“I don’t know when, or how, but one day I will return not only to visit you, but to marry you.”
Those were the words written on a card that my boyfriend at the time left me before leaving to do God’s work in another country. After four years, our day finally arrived! There he was waiting for me in front of the altar, as I walked down toward him. It was a long awaited dream come true for both of us.
A few years ago I arrived to this new country, my now husband arrived here when he was single. At that time we wouldn’t see each other, we only spoke by phone or MSN.
During those years that we were separated my husband faced situations that made him mature in a completely different way than me. I grew up in a loving family, had a good job, I was surrounded by friends, and I was happy. The only thing was that my heart longed for my soon to be husband.
I thought I was ready for anything, and that I would know how to deal with all the changes when I got married, but I was wrong.
The beginning of our marriage was the worst phase of my life, we were very different, and I didn’t really notice that in those few minutes we spoke every week. I also had to adapt to a new country with a completely different culture, a new language and different eating habits. This made me emotionally unstable.
I would tell my husband that I had already adapted to everything, except him.
That was what I believed for a long time. I felt like an outcast and every mistake I made became a stumbling block for me.
I did everything I could to change that situation. Only one thing was missing, and I didn’t even know that it was the main thing…
I stopped working on the outside and I let God work inside of me, I was still an uncut stone and I didn’t even know it.
All this time I was worried about what to do meanwhile God waited for the opportunity to refine me so that I would became a Precious Stone.
These changes came through Godllywood, it wasn’t easy, but I needed to feel pain in order to have that transformation.
I had to get to know myself, know my weaknesses, overcome myself, feel the pain of sacrifice, be silent, kill my will and turn off my feelings. I didn’t become an insensitive person, but I became a more balanced woman.
I am grateful for Godllywood and my husband for the patience they had with me while they waited for this transformation to happen.
Today I can see how our differences became the perfect fit that God needed for us to grow together, because today, we are certainly one!

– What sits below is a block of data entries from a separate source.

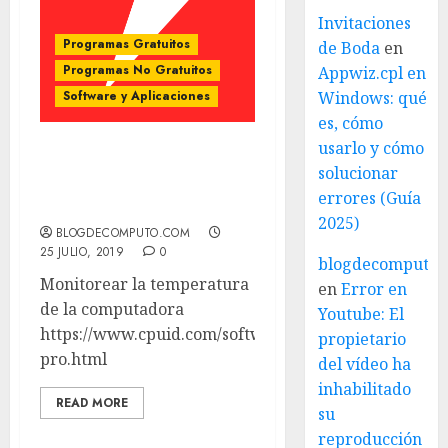
Invitaciones
Programas Gratuitos
de Boda
en
Programas No Gratuitos
Appwiz.cpl en
Software y Aplicaciones
Windows: qué
es, cómo
usarlo y cómo
Monitorear la
solucionar
temperatura de la
errores (Guía
computadora
2025)
BLOGDECOMPUTO.COM
25 JULIO, 2019
0
blogdecomputo.
Monitorear la temperatura
en
Error en
de la computadora
Youtube: El
https://www.cpuid.com/softwares/hwmonitor-
propietario
pro.html
del vídeo ha
inhabilitado
READ MORE
su
reproducción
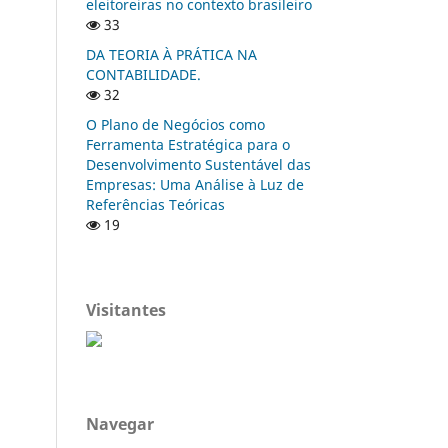
eleitoreiras no contexto brasileiro
33
DA TEORIA À PRÁTICA NA
CONTABILIDADE.
32
O Plano de Negócios como
Ferramenta Estratégica para o
Desenvolvimento Sustentável das
Empresas: Uma Análise à Luz de
Referências Teóricas
19
Visitantes
Navegar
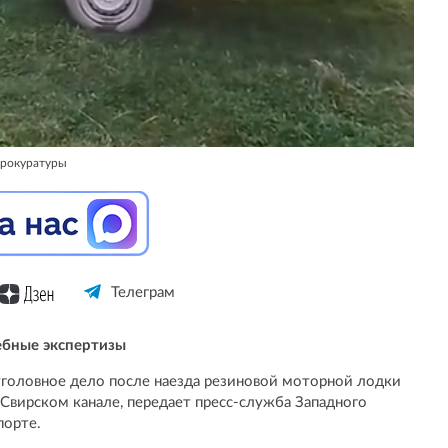
прокуратуры
Телеграм
ебные экспертизы
уголовное дело после наезда резиновой моторной лодки
-Свирском канале, передает пресс-служба Западного
порте.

2nd February 2017 at 18:04
How great am also challenged to work hard this year to see my life better especially through the offerings. thanks for sharing this experience.

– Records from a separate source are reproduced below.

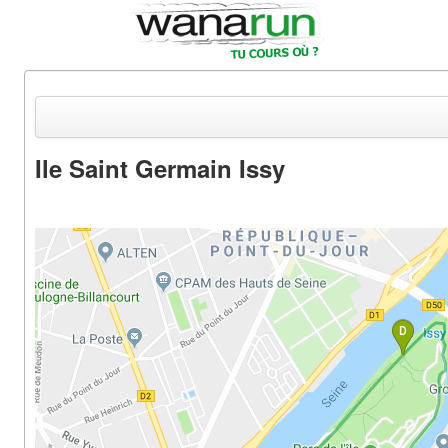
Ile Saint Germain Issy
Actualités
Equipements & Tests
Parcours & Courses
Outils & Réseaux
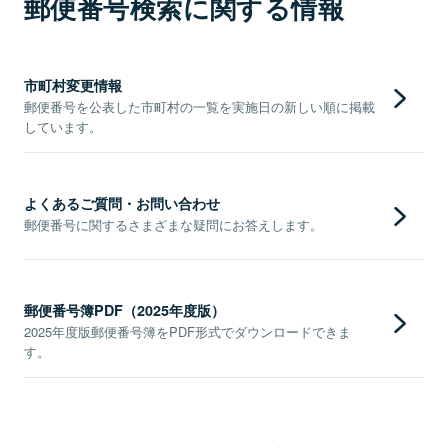
郵便番号検索に関する情報
市町村変更情報
郵便番号を公表した市町村の一覧を実施日の新しい順に掲載
しています。
よくあるご質問・お問い合わせ
郵便番号に関するさまざまな疑問にお答えします。
郵便番号簿PDF（2025年度版）
2025年度版郵便番号簿をPDF形式でダウンロードできま
す。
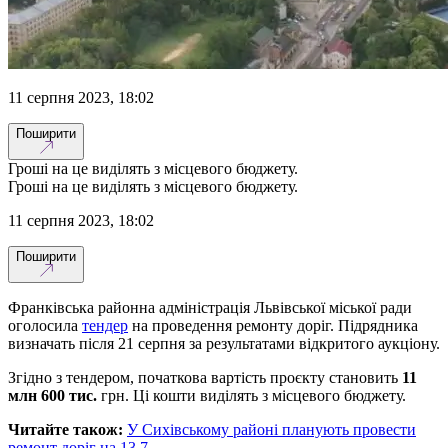
11 серпня 2023, 18:02
Поширити
Гроші на це виділять з місцевого бюджету.
Гроші на це виділять з місцевого бюджету.
11 серпня 2023, 18:02
Поширити
Франківська районна адміністрація Львівської міської ради
оголосила
тендер
на проведення ремонту доріг. Підрядника
визначать після 21 серпня за результатами відкритого аукціону.
Згідно з тендером, початкова вартість проєкту становить
11
млн 600 тис.
грн. Ці кошти виділять з місцевого бюджету.
Читайте також:
У Сихівському районі планують провести
ремонт доріг на 13,7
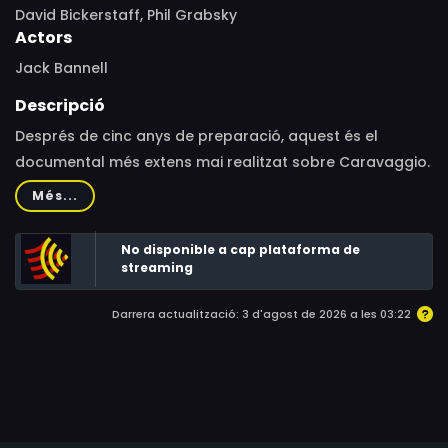
David Bickerstaff, Phil Grabsky
Actors
Jack Bannell
Descripció
Després de cinc anys de preparació, aquest és el
documental més extens mai realitzat sobre Caravaggio.
Amb una obra mestra rere l’altra i el testimoni de
Més...
destacats experts d’arreu del món, submergeix el públic
en els relats ocults de la vida de l’artista, desentrellant
No disponible a cap plataforma de
pistes incrustades en la seva obra.
streaming
Darrera actualització: 3 d'agost de 2026 a les 03:22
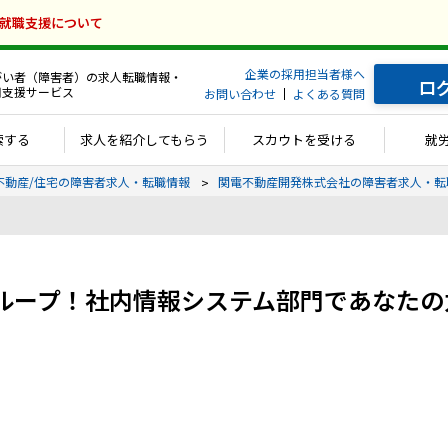
の就職支援について
企業の採用担当者様へ
がい者（障害者）の求人転職情報・
ロ
用支援サービス
お問い合わせ
よくある質問
索する
求人を紹介してもらう
スカウトを受ける
就
不動産/住宅の障害者求人・転職情報
関電不動産開発株式会社の障害者求人・転
ループ！社内情報システム部門であなたの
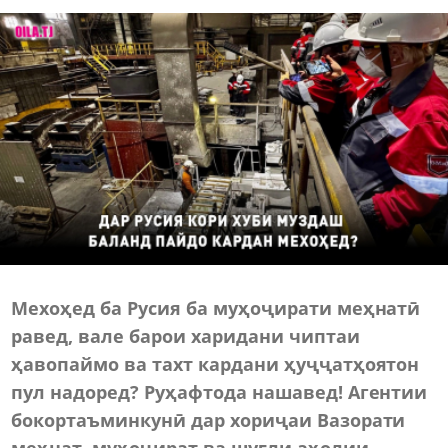
Мехоҳед ба Русия ба муҳоҷирати меҳнатӣ
равед, вале барои харидани чиптаи
ҳавопаймо ва тахт кардани ҳуҷҷатҳоятон
пул надоред?
Руҳафтода нашавед! Агентии
бокортаъминкунӣ дар хориҷаи Вазорати
меҳнат, муҳоҷират ва шуғли аҳолии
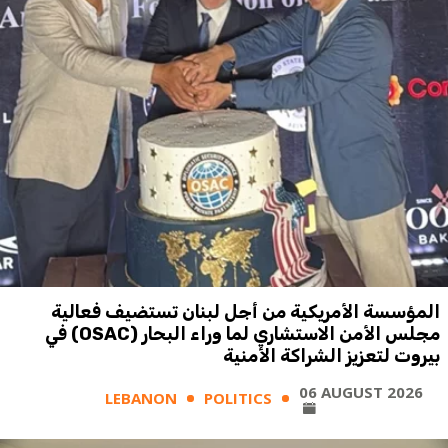
المؤسسة الأمريكية من أجل لبنان تستضيف فعالية
مجلس الأمن الاستشاري لما وراء البحار (OSAC) في
بيروت لتعزيز الشراكة الأمنية
06 AUGUST 2026
LEBANON
POLITICS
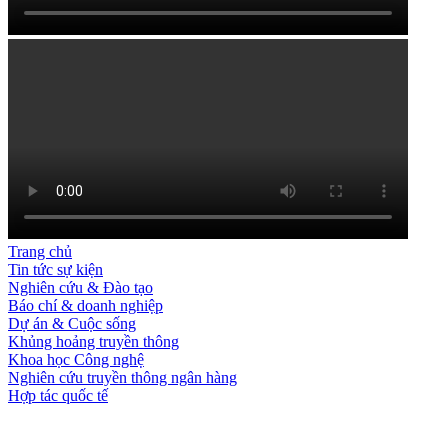
Trang chủ
Tin tức sự kiện
Nghiên cứu & Đào tạo
Báo chí & doanh nghiệp
Dự án & Cuộc sống
Khủng hoảng truyền thông
Khoa học Công nghệ
Nghiên cứu truyền thông ngân hàng
Hợp tác quốc tế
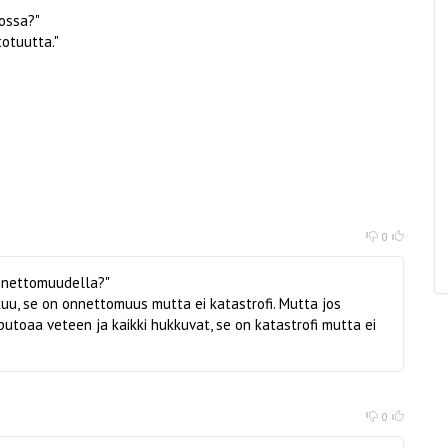
tossa?"
otuutta."
0
onnettomuudella?"
kuu, se on onnettomuus mutta ei katastrofi. Mutta jos
utoaa veteen ja kaikki hukkuvat, se on katastrofi mutta ei
0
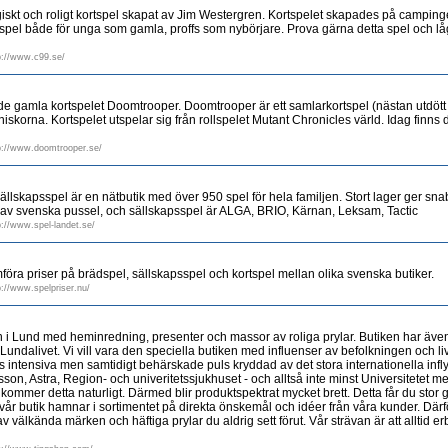
tegiskt och roligt kortspel skapat av Jim Westergren. Kortspelet skapades på camp
 spel både för unga som gamla, proffs som nybörjare. Prova gärna detta spel och lå
p://www.c99.se/
e gamla kortspelet Doomtrooper. Doomtrooper är ett samlarkortspel (nästan utdöt
skorna. Kortspelet utspelar sig från rollspelet Mutant Chronicles värld. Idag finns
p://www.doomtrooper.se/
ällskapsspel är en nätbutik med över 950 spel för hela familjen. Stort lager ger sn
r av svenska pussel, och sällskapsspel är ALGA, BRIO, Kärnan, Leksam, Tactic
p://www.spel-landet.se/
föra priser på brädspel, sällskapsspel och kortspel mellan olika svenska butiker.
p://www.spelpriser.nu/
en i Lund med heminredning, presenter och massor av roliga prylar. Butiken har äv
 Lundalivet. Vi vill vara den speciella butiken med influenser av befolkningen och liv
 intensiva men samtidigt behärskade puls kryddad av det stora internationella infl
son, Astra, Region- och univeritetssjukhuset - och alltså inte minst Universitetet m
mmer detta naturligt. Därmed blir produktspektrat mycket brett. Detta får du stor
vår butik hamnar i sortimentet på direkta önskemål och idéer från våra kunder. Dä
v välkända märken och häftiga prylar du aldrig sett förut. Vår strävan är att alltid er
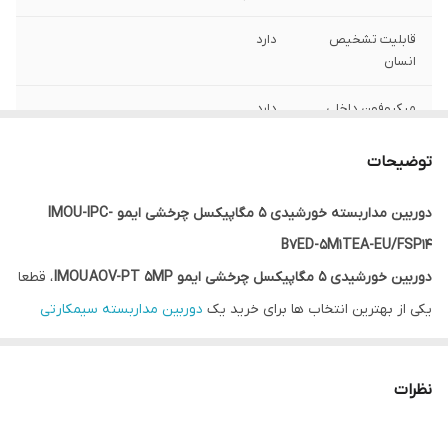
قابلیت تشخیص
دارد
انسان
میکروفون داخلی
دارد
هشدار تشخیص
دارد
توضیحات
حرکت هوش
مصنوعی
دوربین مداربسته خورشیدی 5 مگاپیکسل چرخشی ایمو IMOU-IPC-
B7ED-5M1TEA-EU/FSP14
دارای آنتن
MIMO و Dual Antenna
دوربین خورشیدی 5 مگاپیکسل چرخشی ایمو IMOU AOV-PT 5MP
، قطعا
اپلیکیشن
Imou Life
یکی از بهترین انتخاب ها برای خرید یک
دوربین مداربسته سیمکارتی
است که مستقل از برق شهری عمل کرده و با یک باتری 10000mAh و یک
پنل خورشیدی 5W یک دوربین بی سیم با قابلیت اتصال دوگانه WiFi و
نظرات
4G است یعنی با مودم و هم از طریق سیمکارت می تواند ارتباط برقرار
کند این دوربین مجهز به فناوری AOV (قابلیت ضبط زمان بندی) و با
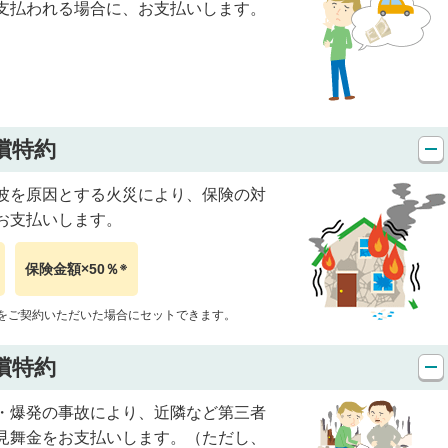
支払われる場合に、お支払いします。
償特約
波を原因とする火災により、保険の対
お支払いします。
※
保険金額×50％
険をご契約いただいた場合にセットできます。
償特約
・爆発の事故により、近隣など第三者
見舞金をお支払いします。（ただし、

2nd November 2014 at 21:27
This is amazing we just have to allow God to mold us
Anelisa Notini (Cape Town)
20th October 2014 at 16:26
Thank you Mrs Grasiella
Your testimony Helped me to be focused and sacrifice more in my Godllywood task I would also love to be that soft precious stone
14th October 2014 at 0:21
This message has opened my eyes to not only appreciate Godllywood more but its has opened my eyes to see the reason why I might not be seeing the results I want to see.
I am going to start the Godllywood challenge as an opportunity to be refined by God. I just learned i am want a complete transformation within knowing i am not perfect and there is a lot of things I need to Change
Thanks Ms Grasiella ^_^
20th June 2014 at 12:34
Thank you for your testimony Mrs Grasiella
It is inspirational indeed and God is changing and transforning many other women like me too as He did with you.
15th April 2014 at 15:54
Thank you for sharing ma’am.
I have learned a lot from this and also learning more from Godllywood myself.